===== Information

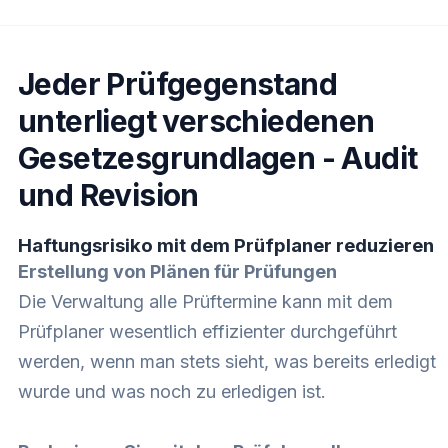
Jeder Prüfgegenstand
unterliegt verschiedenen
Gesetzesgrundlagen - Audit
und Revision
Haftungsrisiko mit dem Prüfplaner reduzieren
Erstellung von Plänen für Prüfungen
Die Verwaltung alle Prüftermine kann mit dem
Prüfplaner wesentlich effizienter durchgeführt
werden, wenn man stets sieht, was bereits erledigt
wurde und was noch zu erledigen ist.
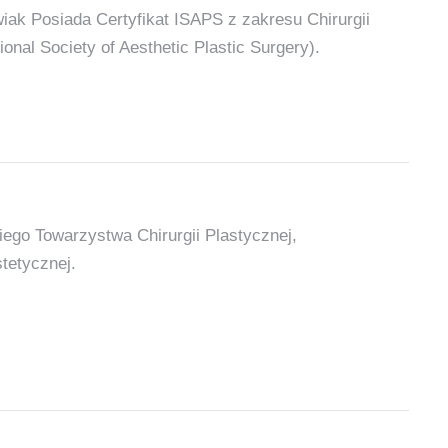
wiak Posiada Certyfikat ISAPS z zakresu Chirurgii
ional Society of Aesthetic Plastic Surgery).
iego Towarzystwa Chirurgii Plastycznej,
tetycznej.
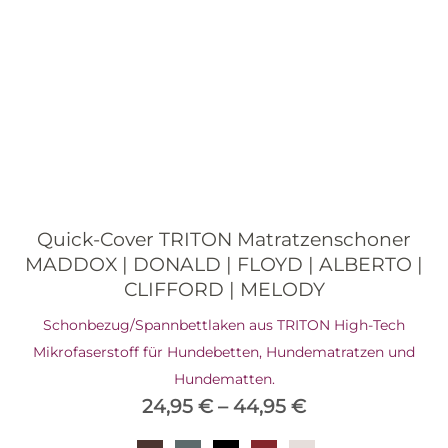
Quick-Cover TRITON Matratzenschoner
MADDOX | DONALD | FLOYD | ALBERTO |
CLIFFORD | MELODY
Schonbezug/Spannbettlaken aus TRITON High-Tech
Mikrofaserstoff für Hundebetten, Hundematratzen und
Hundematten.
24,95
€
–
44,95
€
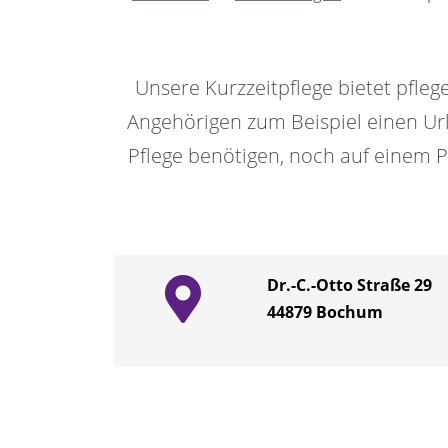
Unsere Kurzzeitpflege bietet pfleg
Angehörigen zum Beispiel einen Ur
Pflege benötigen, noch auf einem P
Dr.-C.-Otto Straße 29
44879
Bochum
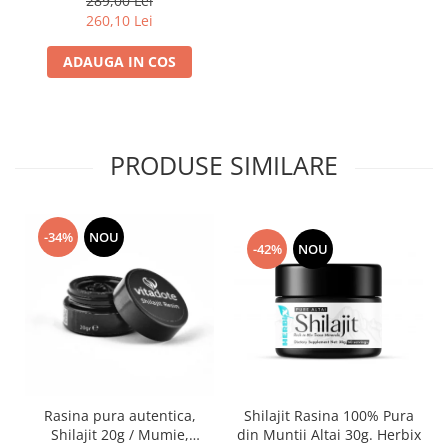
289,00 Lei
260,10 Lei
ADAUGA IN COS
PRODUSE SIMILARE
-34%
NOU
-42%
NOU
Rasina pura autentica,
Shilajit Rasina 100% Pura
Shilajit 20g / Mumie,
din Muntii Altai 30g. Herbix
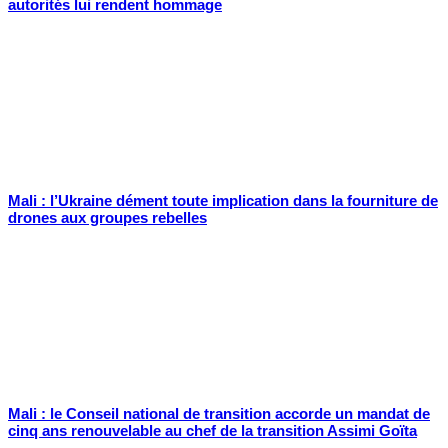
autorités lui rendent hommage
Mali : l’Ukraine dément toute implication dans la fourniture de
drones aux groupes rebelles
Mali : le Conseil national de transition accorde un mandat de
cinq ans renouvelable au chef de la transition Assimi Goïta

==========

→ **Task to carry out**
The required output is the lines from the one containing "Gesetzesgrundlagen - Audit" through the end of the data, printed exactly, with no pictures.

→ **Answer to the exercise**
Gesetzesgrundlagen - Audit
und Revision
Haftungsrisiko mit dem Prüfplaner reduzieren
Erstellung von Plänen für Prüfungen
Die Verwaltung alle Prüftermine kann mit dem
Prüfplaner wesentlich effizienter durchgeführt
werden, wenn man stets sieht, was bereits erledigt
wurde und was noch zu erledigen ist.
wiak Posiada Certyfikat ISAPS z zakresu Chirurgii
ional Society of Aesthetic Plastic Surgery).
iego Towarzystwa Chirurgii Plastycznej,
tetycznej.
Quick-Cover TRITON Matratzenschoner
MADDOX | DONALD | FLOYD | ALBERTO |
CLIFFORD | MELODY
Schonbezug/Spannbettlaken aus TRITON High-Tech
Mikrofaserstoff für Hundebetten, Hundematratzen und
Hundematten.
24,95
€
–
44,95
€
Unsere Kurzzeitpflege bietet pfleg
Angehörigen zum Beispiel einen Ur
Pflege benötigen, noch auf einem P
Dr.-C.-Otto Straße 29
44879
Bochum
289,00 Lei
260,10 Lei
ADAUGA IN COS
PRODUSE SIMILARE
-34%
NOU
-42%
NOU
Rasina pura autentica,
Shilajit Rasina 100% Pura
Shilajit 20g / Mumie,
din Muntii Altai 30g. Herbix
autorités lui rendent hommage
Mali : l’Ukraine dément toute implication dans la fourniture de
drones aux groupes rebelles
Mali : le Conseil national de transition accorde un mandat de
cinq ans renouvelable au chef de la transition Assimi Goïta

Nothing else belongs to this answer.